Manobra – Ainda no plenário, o promotor de Justiça Vinicius Gahyva Martins sustentou que o acesso a processos externos é responsabilidade da defesa e que as questões relacionadas ao habeas corpus e à prisão domiciliar já foram resolvidas, não havendo justificativa para o adiamento do júri. Ele destacou o papel do Ministério Público como fiscal da lei, com a missão de assegurar direitos e preservar a imagem das vítimas perante a coletividade. Também se posicionou contra o abandono do plenário, ressaltando que a realização de um Tribunal do Júri exige o empenho e a presença de diversos envolvidos, inclusive pessoas que se deslocaram de outros estados, e que a “ritualística do tribunal” deve ser respeitada em busca da verdade.
Vinicius Gahyva disse ainda que o abandono do plenário é uma estratégia que acaba por arranhar a imagem do Tribunal do Júri. “Isso tem se tornado, de certo modo, frequente nos julgamentos do Tribunal do Júri, especialmente naqueles que afligem de forma intensa o interesse da coletividade, como é o caso concreto de um feminicídio e de um homicídio de dois jovens. São duas pessoas que, efetivamente, traduzem a necessidade de reafirmarmos o nosso papel social de não banalização da vida humana. Nós sabemos que o Tribunal do Júri envolve uma série de providências que devem ser adotadas para que o ato processual seja realizado, e lamentamos muito que esse tipo de estratégia esteja sendo adotada”, afirmou.

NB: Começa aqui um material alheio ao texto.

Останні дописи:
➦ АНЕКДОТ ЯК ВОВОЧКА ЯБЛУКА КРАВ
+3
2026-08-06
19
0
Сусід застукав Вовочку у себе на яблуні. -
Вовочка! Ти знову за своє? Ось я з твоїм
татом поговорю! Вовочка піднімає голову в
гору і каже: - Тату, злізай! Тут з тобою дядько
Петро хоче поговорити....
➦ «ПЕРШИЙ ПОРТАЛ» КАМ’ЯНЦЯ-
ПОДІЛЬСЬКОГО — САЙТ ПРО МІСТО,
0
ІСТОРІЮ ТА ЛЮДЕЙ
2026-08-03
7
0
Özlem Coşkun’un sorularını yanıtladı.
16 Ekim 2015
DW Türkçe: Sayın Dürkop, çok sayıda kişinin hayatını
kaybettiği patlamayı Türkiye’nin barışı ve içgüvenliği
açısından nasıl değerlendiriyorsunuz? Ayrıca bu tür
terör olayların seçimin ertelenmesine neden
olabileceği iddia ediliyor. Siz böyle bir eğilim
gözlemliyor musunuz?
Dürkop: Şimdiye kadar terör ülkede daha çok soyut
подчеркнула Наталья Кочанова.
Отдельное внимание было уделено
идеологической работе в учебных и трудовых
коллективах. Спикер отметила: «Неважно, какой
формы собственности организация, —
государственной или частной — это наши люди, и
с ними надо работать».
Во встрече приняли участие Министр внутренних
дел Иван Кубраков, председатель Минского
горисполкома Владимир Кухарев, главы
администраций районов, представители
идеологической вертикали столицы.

A promotora de Justiça Élide Manzini de Campos lembrou que o julgamento já deveria ter ocorrido no dia 7 de julho. Segundo ela, naquela ocasião, a defesa solicitou o adiamento para análise de provas, pedido que foi deferido pela magistrada responsável pelo caso, com a remarcação da sessão para 21 de julho. “É um absurdo uma medida protelatória após mais de três anos do fato, com a família aguardando o julgamento. A defesa admite alegações de nulidades que não existem e que já foram completamente afastadas. É uma estratégia utilizada para tentar postergar, prorrogar e até abrir outro incidente de sanidade, ou qualquer outra medida, para que esse julgamento não ocorra. Tudo isso já foi afastado, e não há motivo algum para que esse julgamento não aconteça”, afirmou.

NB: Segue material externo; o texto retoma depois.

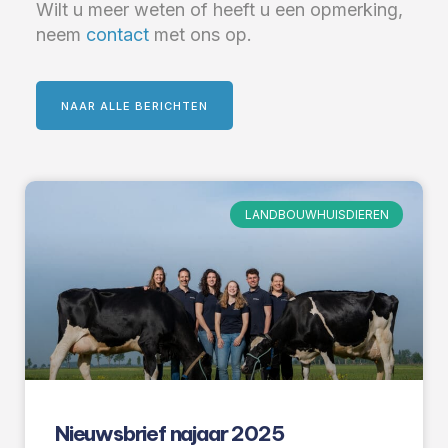
Wilt u meer weten of heeft u een opmerking,
neem
contact
met ons op.
NAAR ALLE BERICHTEN
LANDBOUWHUISDIEREN
Nieuwsbrief najaar 2025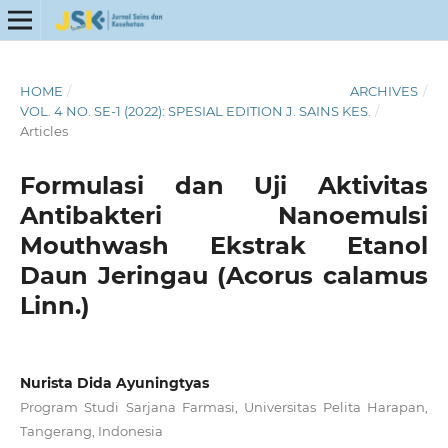
HOME
/
ARCHIVES
/
VOL. 4 NO. SE-1 (2022): SPESIAL EDITION J. SAINS KES.
/
Articles
Formulasi dan Uji Aktivitas
Antibakteri Nanoemulsi
Mouthwash Ekstrak Etanol
Daun Jeringau (Acorus calamus
Linn.)
Nurista Dida Ayuningtyas
Program Studi Sarjana Farmasi, Universitas Pelita Harapan,
Tangerang, Indonesia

Sobre o caso de feminicídio, a promotora destacou que a reação da sociedade demonstra uma rejeição cada vez mais firme a esse tipo de crime. Segundo ela, a população tem se posicionado de forma clara contra a violência de gênero e em defesa do enfrentamento aos feminicídios, cobrando respostas efetivas do sistema de Justiça para coibir esse tipo de violência.